Start of Dataset entries

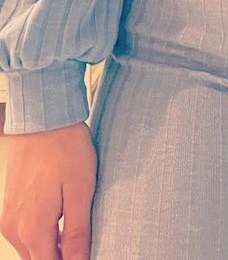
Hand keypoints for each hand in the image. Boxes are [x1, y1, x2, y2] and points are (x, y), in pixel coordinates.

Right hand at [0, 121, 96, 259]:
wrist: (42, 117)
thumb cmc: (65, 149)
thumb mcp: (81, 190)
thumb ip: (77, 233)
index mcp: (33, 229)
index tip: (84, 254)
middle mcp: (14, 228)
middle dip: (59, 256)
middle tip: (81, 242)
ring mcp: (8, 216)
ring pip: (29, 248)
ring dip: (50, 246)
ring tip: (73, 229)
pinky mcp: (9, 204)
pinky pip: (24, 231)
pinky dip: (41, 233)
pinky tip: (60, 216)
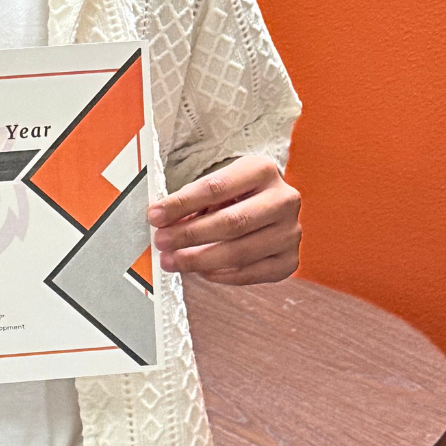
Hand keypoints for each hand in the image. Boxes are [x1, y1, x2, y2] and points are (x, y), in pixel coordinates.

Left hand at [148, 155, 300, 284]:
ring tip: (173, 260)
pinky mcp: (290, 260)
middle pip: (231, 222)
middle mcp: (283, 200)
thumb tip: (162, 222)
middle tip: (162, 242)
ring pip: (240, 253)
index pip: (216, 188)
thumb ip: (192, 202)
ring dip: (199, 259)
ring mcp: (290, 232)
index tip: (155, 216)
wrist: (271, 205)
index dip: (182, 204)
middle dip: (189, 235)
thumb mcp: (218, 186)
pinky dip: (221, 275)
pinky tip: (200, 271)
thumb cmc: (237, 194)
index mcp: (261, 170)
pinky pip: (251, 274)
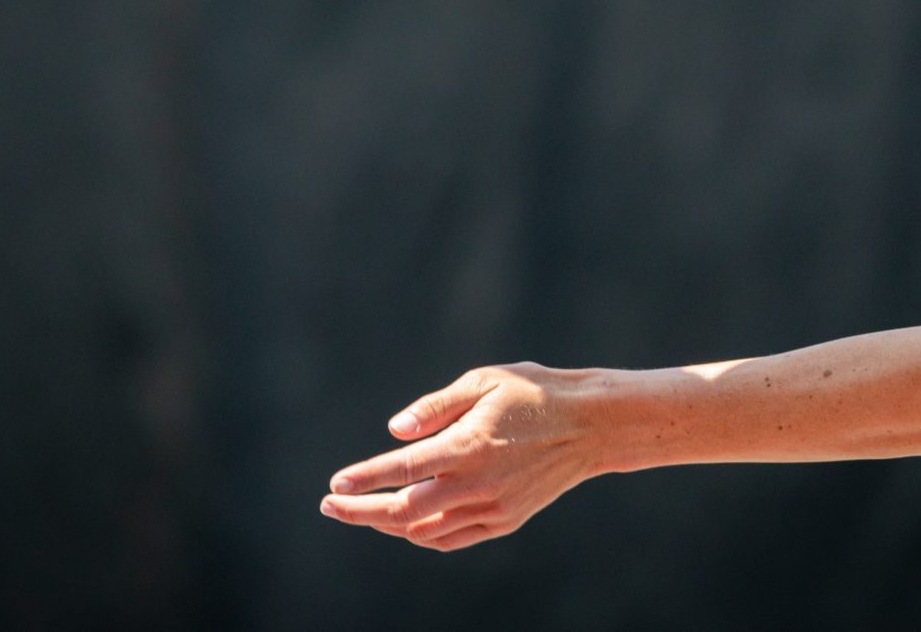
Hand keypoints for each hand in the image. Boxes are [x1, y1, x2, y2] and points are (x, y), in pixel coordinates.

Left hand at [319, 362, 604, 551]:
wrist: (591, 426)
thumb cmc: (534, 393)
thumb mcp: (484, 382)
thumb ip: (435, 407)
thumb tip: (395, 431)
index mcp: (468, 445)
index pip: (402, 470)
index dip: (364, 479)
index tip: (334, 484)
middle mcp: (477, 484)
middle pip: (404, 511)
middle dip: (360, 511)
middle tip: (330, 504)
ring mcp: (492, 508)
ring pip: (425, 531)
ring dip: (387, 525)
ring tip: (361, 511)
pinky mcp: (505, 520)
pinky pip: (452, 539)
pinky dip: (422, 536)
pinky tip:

End of Dataset entries

● **Brief**
Only the line that contains "index tip: (334, 484)" and the lines after it, through the end of the data above, are to be repeated exactly.

● **Answer**
index tip: (334, 484)
middle mcp: (477, 484)
middle pip: (404, 511)
middle dip: (360, 511)
middle tip: (330, 504)
ring mcp: (492, 508)
ring pip: (425, 531)
ring dip: (387, 525)
ring tip: (361, 511)
pinky mcp: (505, 520)
pinky pip: (452, 539)
pinky dip: (422, 536)
pinky tip:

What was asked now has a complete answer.